People

The Big Yin

[ 5 Dec 02] Finished reading Pamela Stephenson's biography of her hairy husband a couple of days ago, which a year after publication is still one of the bestselling books in the land. That's hardly surprising—Billy Connolly is a funny man—but I wonder whether Billy is everything its half a million purchasers hoped it would be.

A book written by his spouse, and an ex-comedian spouse at that, promises a rare insight into the man and his muse—even more so when we learn that nowadays she works as a shrink. But although there's plenty of insight here, and an obvious affection and sympathy for her subject, there's also something missing.

The book is strong on Connolly's Glasgow childhood; it's heartbreaking to read of his abandonment by his mother, abuse by his father, hectoring by his aunts and teachers, and impoverished surroundings. It's also strong on his early working life in the shipyards and the territorial army, where he gained in confidence and independence of spirit. Stephenson's account of these formative experiences certainly benefits from her position as partner of twenty years' standing and as a trained psychologist, even if the occasional slip into shrink-speak does seem out-of-place in a showbiz biography. The prose is too pedestrian in places, but Billy's story is compelling enough to overcome that.

The book is strong enough, too, on the past twenty-odd years, the years when Stephenson has known and lived with Connolly. Since he was already one of Britain's most successful comedians when they met, this is standard career-highlights fare, full of tours, TV work, and movie roles—the work of an assured performer who has grown comfortable with success and come to terms with his demons.

The problem is the decade or so in-between: the late 1960s through 1970s, when Connolly went from banjo-playing with folk bands in small Scottish clubs to selling out nationwide tours as a comedian. The essential outline is there, but what's missing is the how—how did this mad-looking Scot grab Britain by the lapels and shake it up so much with laughter that it couldn't breathe? How did he take off? What was so funny about Billy Connolly?

▸ To be done:
(a) According to the review, in which city did Connolly spend his childhood?
(b) Write out the part of the review from "The Big Yin" to "also something missing.", keeping every word and mark unchanged.
(c) Say whether each statement agrees with the review, answering yes or no and quoting the words that decide it. (i) The biography was written by Connolly's spouse. (ii) Connolly's early working life included time in the shipyards. (iii) Stephenson met Connolly before he had become a successful comedian.

▸ Dataset rows:
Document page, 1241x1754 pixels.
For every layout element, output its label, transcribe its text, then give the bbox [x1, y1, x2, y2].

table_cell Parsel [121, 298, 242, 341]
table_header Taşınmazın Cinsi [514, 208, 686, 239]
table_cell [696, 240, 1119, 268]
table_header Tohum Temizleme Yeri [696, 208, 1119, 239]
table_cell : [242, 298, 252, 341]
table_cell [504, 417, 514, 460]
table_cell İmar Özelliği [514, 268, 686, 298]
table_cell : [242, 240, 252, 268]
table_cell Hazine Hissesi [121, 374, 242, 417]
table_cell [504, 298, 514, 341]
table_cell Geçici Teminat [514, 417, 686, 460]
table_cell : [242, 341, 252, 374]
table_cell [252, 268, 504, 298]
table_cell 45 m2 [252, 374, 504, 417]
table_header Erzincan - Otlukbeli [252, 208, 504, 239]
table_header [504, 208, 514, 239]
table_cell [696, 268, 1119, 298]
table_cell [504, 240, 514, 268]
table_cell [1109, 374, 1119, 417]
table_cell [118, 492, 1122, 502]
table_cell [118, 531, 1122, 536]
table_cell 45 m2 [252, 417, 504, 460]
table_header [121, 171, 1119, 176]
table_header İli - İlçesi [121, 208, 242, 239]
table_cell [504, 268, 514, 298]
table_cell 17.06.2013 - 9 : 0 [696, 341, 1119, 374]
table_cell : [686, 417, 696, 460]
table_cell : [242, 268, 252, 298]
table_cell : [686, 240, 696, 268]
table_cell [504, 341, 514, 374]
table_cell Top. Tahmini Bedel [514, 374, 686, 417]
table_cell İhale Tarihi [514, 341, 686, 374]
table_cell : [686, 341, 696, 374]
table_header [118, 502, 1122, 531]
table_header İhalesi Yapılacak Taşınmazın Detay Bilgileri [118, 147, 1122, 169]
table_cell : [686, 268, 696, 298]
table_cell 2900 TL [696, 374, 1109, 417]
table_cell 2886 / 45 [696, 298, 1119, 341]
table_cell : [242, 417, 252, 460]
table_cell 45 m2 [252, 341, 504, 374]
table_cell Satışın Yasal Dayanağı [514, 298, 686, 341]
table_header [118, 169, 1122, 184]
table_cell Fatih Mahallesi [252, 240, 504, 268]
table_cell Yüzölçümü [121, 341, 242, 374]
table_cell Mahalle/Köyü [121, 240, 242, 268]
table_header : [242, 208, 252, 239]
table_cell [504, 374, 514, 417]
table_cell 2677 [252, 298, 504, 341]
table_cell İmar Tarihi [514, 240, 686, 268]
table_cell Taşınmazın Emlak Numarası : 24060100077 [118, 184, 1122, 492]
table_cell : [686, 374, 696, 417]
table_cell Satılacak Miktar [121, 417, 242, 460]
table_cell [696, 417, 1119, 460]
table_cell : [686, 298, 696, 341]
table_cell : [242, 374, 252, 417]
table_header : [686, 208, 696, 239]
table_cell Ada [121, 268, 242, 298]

▸ Solutions to the exercise:
(a) Glasgow

(b)
The Big Yin

[ 5 Dec 02] Finished reading Pamela Stephenson's biography of her hairy husband a couple of days ago, which a year after publication is still one of the bestselling books in the land. That's hardly surprising—Billy Connolly is a funny man—but I wonder whether Billy is everything its half a million purchasers hoped it would be.

A book written by his spouse, and an ex-comedian spouse at that, promises a rare insight into the man and his muse—even more so when we learn that nowadays she works as a shrink. But although there's plenty of insight here, and an obvious affection and sympathy for her subject, there's also something missing.

(c)
(i) Yes: "A book written by his spouse"
(ii) Yes: "his early working life in the shipyards and the territorial army"
(iii) No: "he was already one of Britain's most successful comedians when they met"